I have two RDDs each saved in a parquet file. I need to join this two RDDs by
the "id" column. Can I created index on the id column so they can join faster?
Here is the code
case class Example(val id: String, val category: String)
case class DocVector(val id: String, val vector: Vector)
val examples : RDD[Example] = ... // First RDD which contain a few thousands
items
val docVectors : RDD[DocVector] = ... // Second RDD which contains 10
million items
// These two RDDs are saved in parquet files as follow
examples.toDF().saveAsParquetFile("file:///c:/temp/examples.parquet")
docVectors.toDF().saveAsParquetFile("file:///c:/temp/docVectors.parquet")
// Now I need to join these two RDDs stored in the parquet files
val dfExamples = sqlContext.parquetFile("file:///c:/temp/docVectors.parquet")

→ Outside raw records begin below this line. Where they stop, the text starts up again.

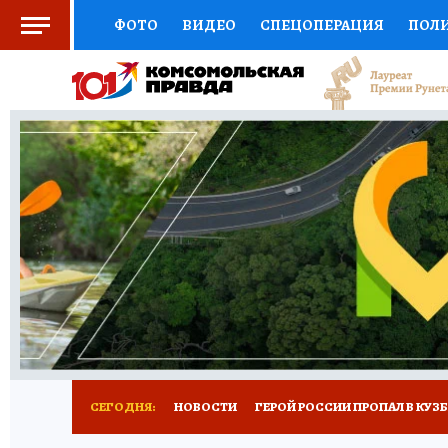
ФОТО
ВИДЕО
СПЕЦОПЕРАЦИЯ
ПОЛ
СОЦПОДДЕРЖКА
НАУКА
СПОРТ
КО
ВЫБОР ЭКСПЕРТОВ
ДОКТОР
ФИНАНС
КНИЖНАЯ ПОЛКА
ПРОГНОЗЫ НА СПОРТ
ПРЕСС-ЦЕНТР
НЕДВИЖИМОСТЬ
ТЕЛЕ
РЕКЛАМА
ТЕСТЫ
НОВОЕ НА САЙТЕ
СЕГОДНЯ:
НОВОСТИ
ГЕРОЙ РОССИИ ПРОПАЛ В КУЗ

val dfDocVectors = sqlContext.parquetFile(docVectorsParquet) // DataFrame of
(id, vector)
dfExamples.join(dfDocVectors, dfExamples("id") ===
dfDocVectors("id")).select(dfDocVectors("id"), dfDocVectors("vector"),
dfExamples("cat"))
I need to perform such kind of join many times. To speed up the join, can I
create index on the "id" column in the parquet file like what I can do to a
database table?
Ningjun